Fall Colors along the Conejos River
After reviewing weather.com recently and reading about their 10 best National Parks to visit in the Fall, I discovered several things. I have only been to three of the parks they suggested when leaves are changing but hope to visit the other seven in coming years. They left out the Great Sand Dunes. And, I realized the limitations to human language. The words used in all of the descriptions for each of the National Parks to describe leaves in their golds, yellows,oranges and reds became redundant and lost their meaning for me. Stunning, amazing, spectacular, magical, 'one of the best,' 'one of the most,' became insignificant. Good thing they posted pictures of each park. So, my challenge is to attempt to paint a picture of the beauty of the Conejos River valley in the Fall without using those words!
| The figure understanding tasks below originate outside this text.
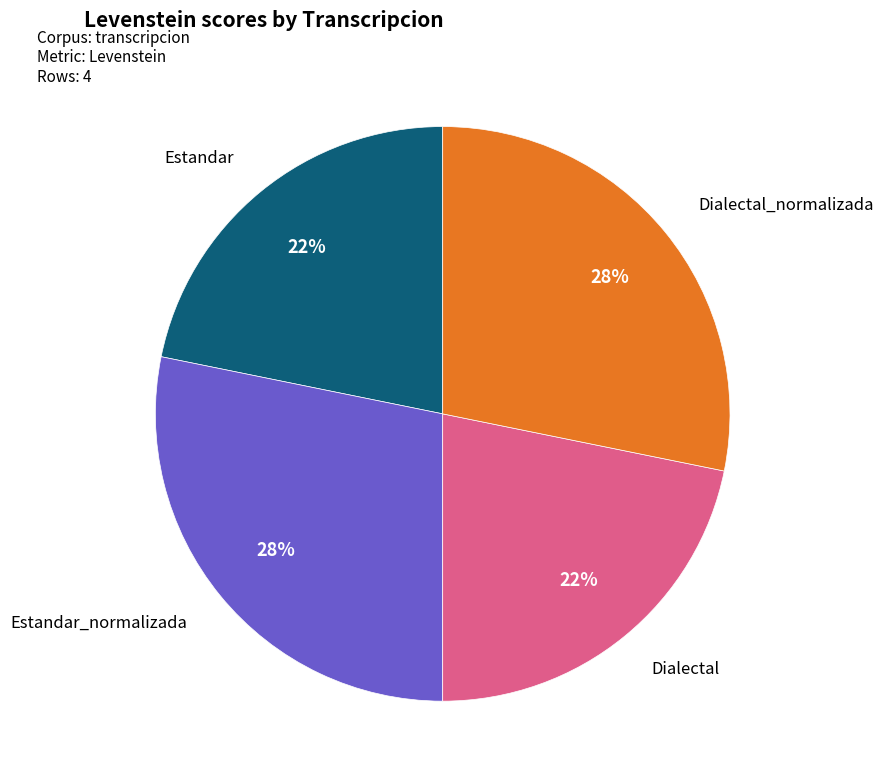

To the nearest percent, what is the average slice percentage?

25%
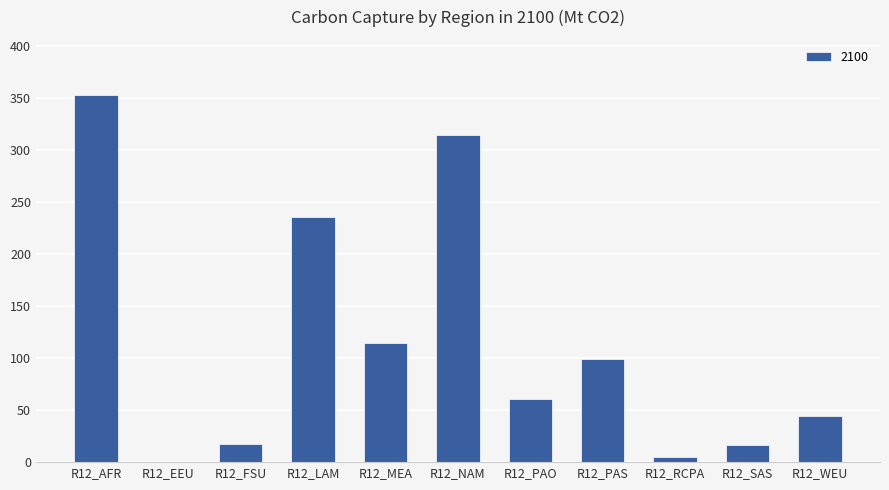

How many data points does each series have?

11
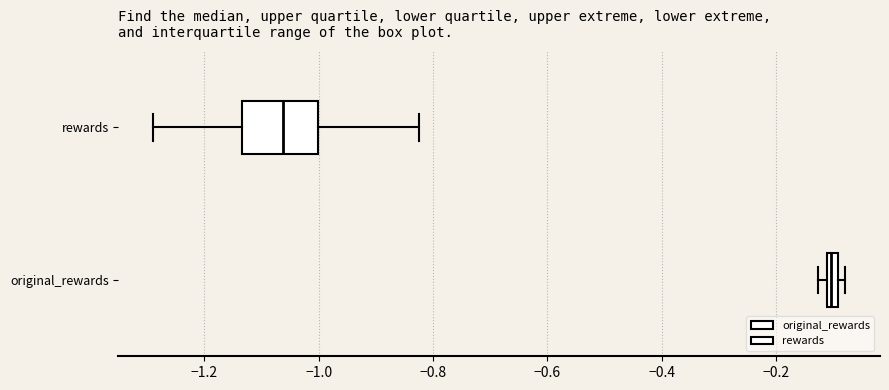

Which box has the furthest to the left median line?

rewards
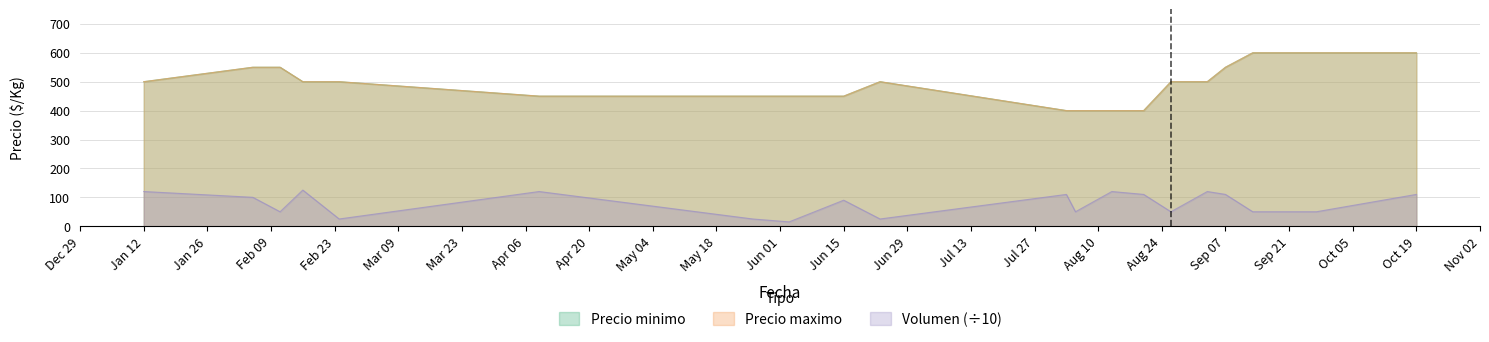

Which label corresponds to the largest value in the chart?

2021-09-13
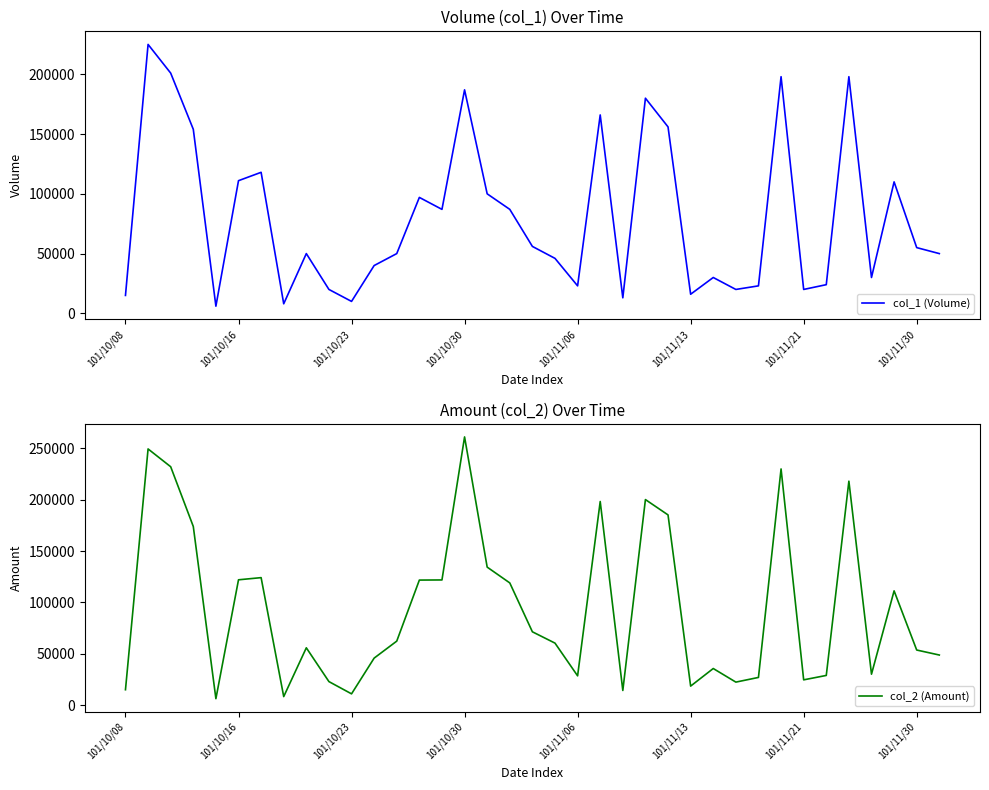

What is the minimum value for col_1 (Volume)?

6000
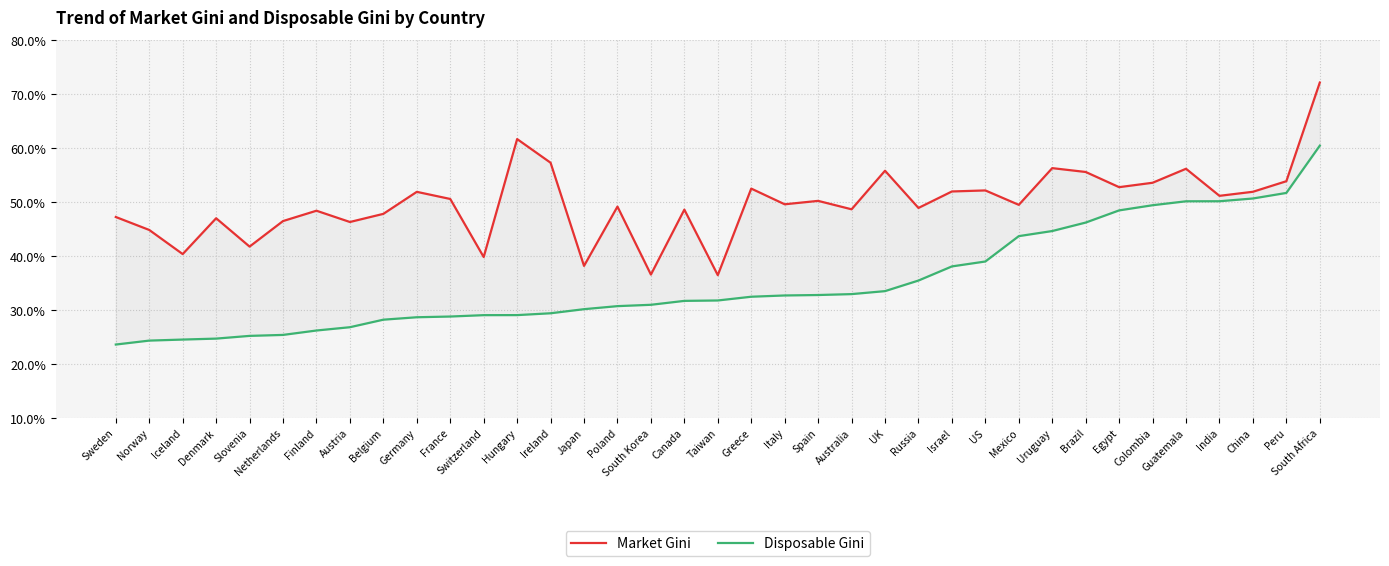

Reading left to right, what are all the values shown in this chart?

Market Gini: Sweden=0.5	Norway=0.4	Iceland=0.4	Denmark=0.5	Slovenia=0.4	Netherlands=0.5	Finland=0.5	Austria=0.5	Belgium=0.5	Germany=0.5	France=0.5	Switzerland=0.4	Hungary=0.6	Ireland=0.6	Japan=0.4	Poland=0.5	South Korea=0.4	Canada=0.5	Taiwan=0.4	Greece=0.5	Italy=0.5	Spain=0.5	Australia=0.5	UK=0.6	Russia=0.5	Israel=0.5	US=0.5	Mexico=0.5	Uruguay=0.6	Brazil=0.6	Egypt=0.5	Colombia=0.5	Guatemala=0.6	India=0.5	China=0.5	Peru=0.5	South Africa=0.7
Disposable Gini: Sweden=0.2	Norway=0.2	Iceland=0.2	Denmark=0.2	Slovenia=0.3	Netherlands=0.3	Finland=0.3	Austria=0.3	Belgium=0.3	Germany=0.3	France=0.3	Switzerland=0.3	Hungary=0.3	Ireland=0.3	Japan=0.3	Poland=0.3	South Korea=0.3	Canada=0.3	Taiwan=0.3	Greece=0.3	Italy=0.3	Spain=0.3	Australia=0.3	UK=0.3	Russia=0.4	Israel=0.4	US=0.4	Mexico=0.4	Uruguay=0.4	Brazil=0.5	Egypt=0.5	Colombia=0.5	Guatemala=0.5	India=0.5	China=0.5	Peru=0.5	South Africa=0.6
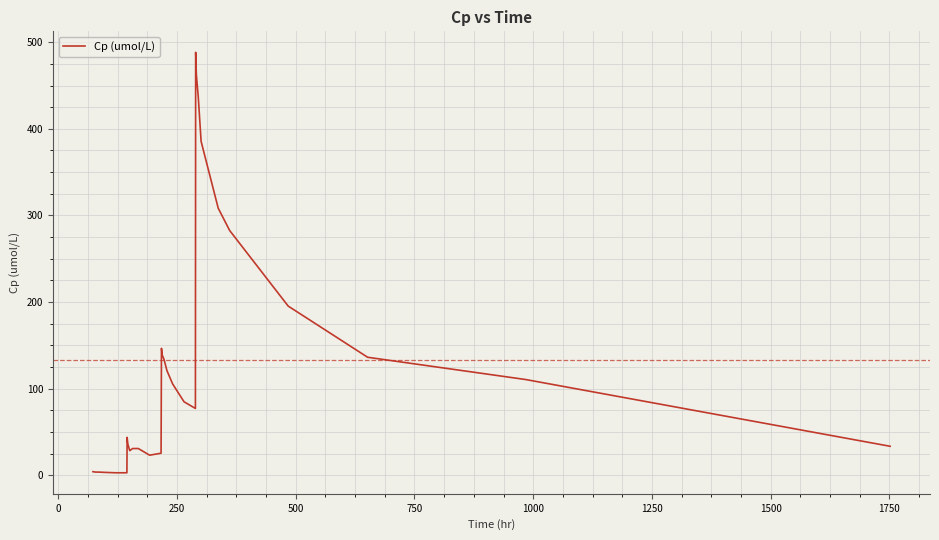

What is the maximum value shown in the chart?

488.3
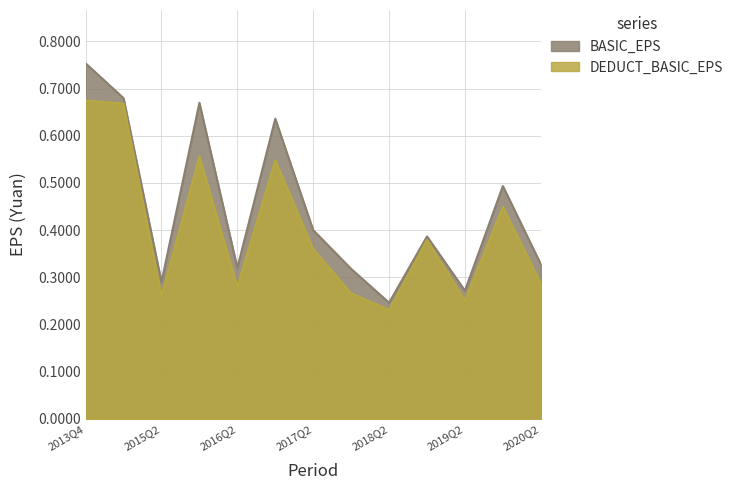

Reading right to left, list all the values displayed in this chart.

BASIC_EPS: 2020Q2=0.3	2019Q4=0.5	2019Q2=0.3	2018Q4=0.4	2018Q2=0.2	2017Q4=0.3	2017Q2=0.4	2016Q4=0.6	2016Q2=0.3	2015Q4=0.7	2015Q2=0.3	2014Q4=0.7	2013Q4=0.8
DEDUCT_BASIC_EPS: 2020Q2=0.3	2019Q4=0.4	2019Q2=0.3	2018Q4=0.4	2018Q2=0.2	2017Q4=0.3	2017Q2=0.4	2016Q4=0.5	2016Q2=0.3	2015Q4=0.6	2015Q2=0.3	2014Q4=0.7	2013Q4=0.7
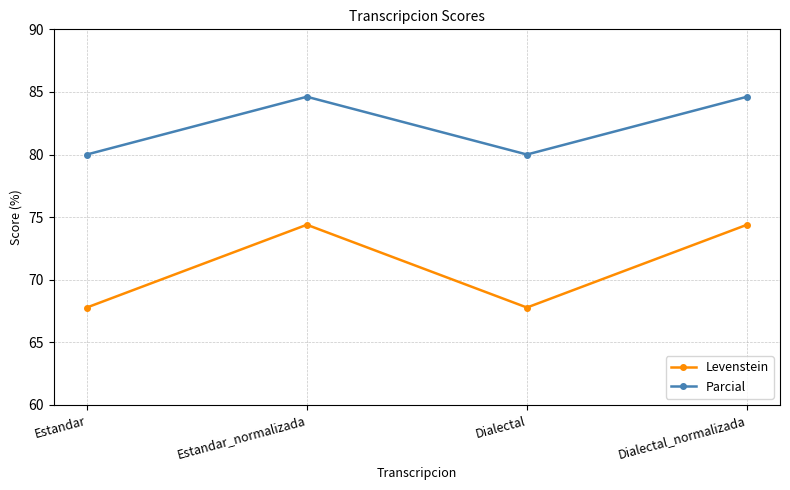

Which series has the largest range (max minus min)?

Levenstein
Warren Miller, famed ski film maker, when asked - "where is your favorite place to ski?" would reply with "wherever I am skiing at the time." I interviewed Nigel Brown, an Englishman in the beer business, and asked him "What is your favorite ale Nigel?" In classic British humor he answered, "My next one!" These statements should help one draw the conclusion that if the season is Fall, and there are leaves changing color somewhere, then that somewhere would be a good place to visit, in contrast to being at a tropical beach in October and wondering, "it's Fall,where are the colors changing?" Head up the Conejos River Valley for a Fall experience!
Edgar Allan Poe wrote to our senses and in his stories occasionally provoked images of absolute sheer terror. Seeing colors in the San Luis Valley on the mountainsides and in the river valleys are made for the opposite, images of absolute sheer joy of contrasting colors of Mother Nature's artwork in three dimensions.
I have not yet been to the Dunes this Fall, but I have seen pictures of the golden cottonwoods on the east side of the dunes as they follow the course of Medano Creek up into the mountains. Worth a visit to hike or jeep up toward Medano Pass.
Now, to the main course of this post, the Conejos River Valley. The drive on Highway 17 from Antonito west toward La Manga Pass parallels the river all the way up the valley. Whether the sun is beaming brightly, or the sky is overcast and perhaps raining, the aspens on the mountainsides and the cottonwoods and willows along the river are plugged into Mother Nature's electrical sockets as they appear to give off their own light. Like most canyons, the light of the lower southern sun angles in the Fall change during the day providing different scenic opportunities. Take pictures with your camera but snap a few in your mind's eye. They will be as equally valuable. Several stops along the way are available on public roads that will take you down to the river where the water runs slow, cold and clear. Cool breezes tickle your skin and mess up your hair, rays of warm sunshine kiss your cheeks and reflect intensely off the river's surface. Stick your hands in the water and feel the temperature as it numbs your fingers. Breathe deep and catch the smells of vegetation along the banks. Collectively, all the plants have a smell that is distinctly Fall. Close your eyes as you take in the odor. These smells remain with you as a good memory. Look upstream, look downstream and see the contrasting light playing off everything! Look for shadowy figures in the water of darting trout as they escape your river bank presence. Check the skies for a variety of birds. Migrating geese will usually announce their passing! Drive up river and stop again. So what if its only a mile!
The colors of the leaves attract all the attention in the Fall for the visual. But I also enjoy the wildlife refuges out on the San Luis Valley floor. I like the look of the tans and browns of the drying grasses. And their smells. The wildlife you see may surprise you. And off in the distance on the peaks, powdered sugar from the first snowfalls of the season.
I intentionally kept this post short, left out unnecessary words to provide time to get on your trike, bike, or in your car and head up the Conejos before immediately. Fall is almost over. Actually, until a windstorm comes, the trees along the river can often hold their leaves and their color into early November.